И, наконец, Сальвини… Немногим больше года назад прошли в Петербурге гастроли знаменитого трагика, исполнявшего роль Гамлета. Всем своим обликом, всей своей игрой он как бы утверждал, что никогда не сможет быть до конца исчерпан этот самый привлекательный и самый загадочный в мировой литературе образ. Сальвини так писал тогда о Гамлете в журнале «Живописное обозрение»: «Его беспокойная и разочарованная душа, жаждущая убедиться в правильности своих страшных подозрений, обитает в тщедушном теле, которое одарено лимфатически-нервным темпераментом. Отсюда его колебания, его страх, его вечные сомнения и нерешительность; его ум вечно борется с его сердцем, сердце побуждает его к действию, а ум удерживает его, и он остается недвижим. Он сомневается в своих друзьях, в своей возлюбленной Офелии, в своей матери, в тени отца, в себе самом и в „неведомом будущем за гробовой доской“. Путем мышления он доходит до того, что сомневается во всем, и идея Шекспира, положенная в основу Гамлета, очевидно, „первенство мысли над действием“».
Как бы то ни было, решив писать свою картину на тему «Гамлет и Офелия», Врубель приобщается к животрепещущей полемике между современниками.

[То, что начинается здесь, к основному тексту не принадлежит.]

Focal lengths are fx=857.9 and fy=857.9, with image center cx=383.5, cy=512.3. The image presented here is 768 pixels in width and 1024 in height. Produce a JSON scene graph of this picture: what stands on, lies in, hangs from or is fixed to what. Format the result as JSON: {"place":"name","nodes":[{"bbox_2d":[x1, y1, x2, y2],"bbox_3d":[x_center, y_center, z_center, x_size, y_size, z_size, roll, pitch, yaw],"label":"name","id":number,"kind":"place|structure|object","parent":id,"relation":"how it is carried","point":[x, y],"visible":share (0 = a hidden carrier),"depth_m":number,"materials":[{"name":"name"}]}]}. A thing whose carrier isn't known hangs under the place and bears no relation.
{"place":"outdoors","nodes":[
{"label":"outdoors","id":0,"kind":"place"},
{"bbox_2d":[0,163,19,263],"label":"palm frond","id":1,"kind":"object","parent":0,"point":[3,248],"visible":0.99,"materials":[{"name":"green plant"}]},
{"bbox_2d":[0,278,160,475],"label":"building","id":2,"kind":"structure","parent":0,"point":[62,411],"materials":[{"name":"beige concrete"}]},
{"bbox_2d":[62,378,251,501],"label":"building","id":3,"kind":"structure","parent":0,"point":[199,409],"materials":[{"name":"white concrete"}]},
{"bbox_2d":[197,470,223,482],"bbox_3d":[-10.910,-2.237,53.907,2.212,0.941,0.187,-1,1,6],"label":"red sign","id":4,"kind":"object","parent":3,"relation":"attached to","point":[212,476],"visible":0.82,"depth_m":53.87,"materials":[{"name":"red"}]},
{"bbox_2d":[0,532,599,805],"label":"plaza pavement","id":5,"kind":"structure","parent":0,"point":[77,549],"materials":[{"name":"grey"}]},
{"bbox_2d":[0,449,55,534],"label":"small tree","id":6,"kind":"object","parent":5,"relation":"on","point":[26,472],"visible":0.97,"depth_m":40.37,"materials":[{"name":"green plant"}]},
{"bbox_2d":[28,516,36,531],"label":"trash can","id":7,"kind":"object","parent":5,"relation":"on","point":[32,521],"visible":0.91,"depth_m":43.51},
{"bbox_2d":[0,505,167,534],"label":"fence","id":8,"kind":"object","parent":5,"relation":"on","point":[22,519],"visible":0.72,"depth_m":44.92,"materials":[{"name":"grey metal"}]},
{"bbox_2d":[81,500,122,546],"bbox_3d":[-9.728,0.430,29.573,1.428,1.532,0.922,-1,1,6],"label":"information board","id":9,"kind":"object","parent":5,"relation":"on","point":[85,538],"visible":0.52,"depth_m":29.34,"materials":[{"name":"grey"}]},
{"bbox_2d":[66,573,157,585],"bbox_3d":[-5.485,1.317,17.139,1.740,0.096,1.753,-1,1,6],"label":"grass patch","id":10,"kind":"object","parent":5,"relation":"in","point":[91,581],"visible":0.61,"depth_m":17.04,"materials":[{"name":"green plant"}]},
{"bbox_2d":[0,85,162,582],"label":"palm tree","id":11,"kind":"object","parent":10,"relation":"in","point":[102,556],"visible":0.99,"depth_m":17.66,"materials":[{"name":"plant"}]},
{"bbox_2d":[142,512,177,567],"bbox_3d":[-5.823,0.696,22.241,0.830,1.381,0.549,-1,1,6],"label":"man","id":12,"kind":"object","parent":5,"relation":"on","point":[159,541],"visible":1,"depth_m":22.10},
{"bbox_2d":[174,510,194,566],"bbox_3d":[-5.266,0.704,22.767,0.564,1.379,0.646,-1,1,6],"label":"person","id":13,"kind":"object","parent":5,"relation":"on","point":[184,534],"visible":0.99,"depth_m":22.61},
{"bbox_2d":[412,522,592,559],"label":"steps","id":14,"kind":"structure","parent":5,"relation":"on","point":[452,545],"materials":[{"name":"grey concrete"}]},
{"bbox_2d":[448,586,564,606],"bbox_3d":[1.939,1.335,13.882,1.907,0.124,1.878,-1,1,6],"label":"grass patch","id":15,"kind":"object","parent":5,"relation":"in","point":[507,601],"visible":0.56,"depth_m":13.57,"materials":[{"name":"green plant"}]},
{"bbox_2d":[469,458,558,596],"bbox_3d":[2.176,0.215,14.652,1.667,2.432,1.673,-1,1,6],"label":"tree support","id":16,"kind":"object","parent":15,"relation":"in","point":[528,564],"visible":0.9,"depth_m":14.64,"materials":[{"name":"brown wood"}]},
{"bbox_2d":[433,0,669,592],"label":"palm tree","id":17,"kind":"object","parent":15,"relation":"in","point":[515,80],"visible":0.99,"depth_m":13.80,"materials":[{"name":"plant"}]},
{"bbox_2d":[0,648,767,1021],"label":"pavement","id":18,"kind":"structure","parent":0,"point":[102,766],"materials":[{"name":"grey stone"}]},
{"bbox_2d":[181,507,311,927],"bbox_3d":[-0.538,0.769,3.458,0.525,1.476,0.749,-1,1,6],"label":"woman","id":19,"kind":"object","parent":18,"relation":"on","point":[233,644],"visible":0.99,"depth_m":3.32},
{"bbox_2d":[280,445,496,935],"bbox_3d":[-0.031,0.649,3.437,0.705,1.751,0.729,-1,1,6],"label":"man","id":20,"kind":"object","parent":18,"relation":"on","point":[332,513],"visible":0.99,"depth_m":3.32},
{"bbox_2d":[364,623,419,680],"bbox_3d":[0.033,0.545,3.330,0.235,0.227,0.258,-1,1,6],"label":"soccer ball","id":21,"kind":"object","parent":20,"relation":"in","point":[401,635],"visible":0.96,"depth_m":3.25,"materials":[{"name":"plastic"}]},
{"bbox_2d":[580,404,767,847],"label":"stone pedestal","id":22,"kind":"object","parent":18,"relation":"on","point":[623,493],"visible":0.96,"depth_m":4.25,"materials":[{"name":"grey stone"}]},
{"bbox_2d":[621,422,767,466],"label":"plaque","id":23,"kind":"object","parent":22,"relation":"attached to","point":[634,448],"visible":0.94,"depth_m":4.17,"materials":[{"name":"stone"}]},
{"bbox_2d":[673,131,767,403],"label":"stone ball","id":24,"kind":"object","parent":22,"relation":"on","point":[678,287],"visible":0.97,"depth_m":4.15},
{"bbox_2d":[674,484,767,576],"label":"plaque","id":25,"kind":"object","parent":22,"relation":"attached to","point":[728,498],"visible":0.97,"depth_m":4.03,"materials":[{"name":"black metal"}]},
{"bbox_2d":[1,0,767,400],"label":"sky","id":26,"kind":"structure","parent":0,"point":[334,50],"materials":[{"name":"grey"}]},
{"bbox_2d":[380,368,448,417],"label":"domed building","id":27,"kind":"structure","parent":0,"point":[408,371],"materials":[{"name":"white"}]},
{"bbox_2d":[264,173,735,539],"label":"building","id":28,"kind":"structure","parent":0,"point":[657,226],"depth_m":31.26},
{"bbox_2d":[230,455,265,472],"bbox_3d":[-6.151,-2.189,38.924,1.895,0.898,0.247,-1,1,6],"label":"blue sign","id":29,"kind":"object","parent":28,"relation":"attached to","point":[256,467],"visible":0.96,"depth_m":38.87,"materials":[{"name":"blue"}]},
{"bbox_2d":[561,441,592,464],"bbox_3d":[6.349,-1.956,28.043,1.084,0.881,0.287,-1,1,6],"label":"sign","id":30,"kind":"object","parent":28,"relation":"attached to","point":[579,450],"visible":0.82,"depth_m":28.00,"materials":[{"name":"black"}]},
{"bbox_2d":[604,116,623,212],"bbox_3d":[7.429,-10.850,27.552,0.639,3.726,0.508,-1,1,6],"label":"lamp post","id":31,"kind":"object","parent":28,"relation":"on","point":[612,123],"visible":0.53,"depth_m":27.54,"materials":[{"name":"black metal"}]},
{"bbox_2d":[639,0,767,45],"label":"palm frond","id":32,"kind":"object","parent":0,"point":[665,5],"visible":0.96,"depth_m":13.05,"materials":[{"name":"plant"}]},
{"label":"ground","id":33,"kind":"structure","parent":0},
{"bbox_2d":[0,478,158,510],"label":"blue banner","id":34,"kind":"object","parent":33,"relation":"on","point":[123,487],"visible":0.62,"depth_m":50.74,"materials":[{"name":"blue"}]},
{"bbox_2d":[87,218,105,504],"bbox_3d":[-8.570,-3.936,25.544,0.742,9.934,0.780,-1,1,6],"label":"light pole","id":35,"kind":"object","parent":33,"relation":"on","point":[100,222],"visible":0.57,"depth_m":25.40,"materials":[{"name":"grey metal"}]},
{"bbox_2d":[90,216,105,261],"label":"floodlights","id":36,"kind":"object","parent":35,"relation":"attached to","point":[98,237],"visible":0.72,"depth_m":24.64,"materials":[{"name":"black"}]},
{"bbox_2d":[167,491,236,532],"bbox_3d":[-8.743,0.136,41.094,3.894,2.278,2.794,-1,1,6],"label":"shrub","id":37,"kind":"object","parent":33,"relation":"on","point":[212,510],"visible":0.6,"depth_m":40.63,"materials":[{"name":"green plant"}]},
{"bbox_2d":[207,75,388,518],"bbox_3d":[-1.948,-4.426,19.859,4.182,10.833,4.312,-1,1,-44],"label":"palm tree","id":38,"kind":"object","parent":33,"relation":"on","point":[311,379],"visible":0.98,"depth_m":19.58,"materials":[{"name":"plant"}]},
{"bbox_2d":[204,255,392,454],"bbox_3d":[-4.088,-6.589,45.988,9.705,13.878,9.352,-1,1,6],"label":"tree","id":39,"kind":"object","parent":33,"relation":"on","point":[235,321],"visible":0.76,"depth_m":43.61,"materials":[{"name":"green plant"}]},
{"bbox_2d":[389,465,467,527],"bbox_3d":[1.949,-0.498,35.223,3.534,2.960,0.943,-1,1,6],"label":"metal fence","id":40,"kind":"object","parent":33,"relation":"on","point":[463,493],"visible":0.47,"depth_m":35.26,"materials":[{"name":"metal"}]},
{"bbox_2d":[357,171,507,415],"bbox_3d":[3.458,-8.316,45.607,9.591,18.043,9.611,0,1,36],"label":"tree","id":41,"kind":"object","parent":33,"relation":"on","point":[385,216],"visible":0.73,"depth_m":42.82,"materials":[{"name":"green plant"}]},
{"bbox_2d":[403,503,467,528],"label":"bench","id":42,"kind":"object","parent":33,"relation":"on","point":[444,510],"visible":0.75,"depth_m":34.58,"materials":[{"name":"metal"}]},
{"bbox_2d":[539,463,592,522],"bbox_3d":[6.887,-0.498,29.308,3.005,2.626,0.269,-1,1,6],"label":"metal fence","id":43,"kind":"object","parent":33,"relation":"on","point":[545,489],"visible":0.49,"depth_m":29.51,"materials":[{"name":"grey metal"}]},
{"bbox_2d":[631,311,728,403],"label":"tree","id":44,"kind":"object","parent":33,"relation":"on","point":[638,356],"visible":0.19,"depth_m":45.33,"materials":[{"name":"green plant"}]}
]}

Автопортрет, написанный в 1883 году, явно затронут тургеневской интерпретацией Гамлета. Врубель смотрит на свое лицо открыто и прямо и словно ловит себя. Никаких ходов для недомолвок и увиливаний. В портрете подчеркнута земная грубость, материальность в широком овале лица, в мясистых щеках, в слегка расплющенном носе, наконец, в шапке волос. И в то же время в лице есть легкая асимметрия. Рот, слегка закушенный, и нарочито открытый взгляд, какая-то бродящая по лицу «скользящая» усмешка; выражение лица чуть-чуть испуганное, точно портретируемый хочет спастись от собственной проницательности, защититься, уйти. Можно ли до дна заглянуть в себя, да и следует ли? Вся «сдвинутость» в чертах лица выявляет особую подвижность и сложность внутренней: жизни, выразившейся в трудном и мучительном самопознании, в самоанализе. Разрушение целостности. Вспоминается не только Гамлет в интерпретации Тургенева, но и «подпольный человек» Достоевского. Очевидно, Врубеля, да и не его одного, Гамлет привлекал интенсивностью внутренней духовной жизни, но не простой, цельной и гармоничной, а полной неразрешимых, безысходных противоречий. Гамлет мог служить как бы синонимом сложного, конфликтного «внутреннего» человека. Такого Гамлета, как показывает автопортрет, Врубель готов был видеть и в себе самом. Вместе с тем Гамлет со всей его бесконечной сложностью мог притягивать будущего художника еще и потому, что, отвечая его романтическим настроениям, был противоположен «нормам» академического обучения, которые его все более тяготили.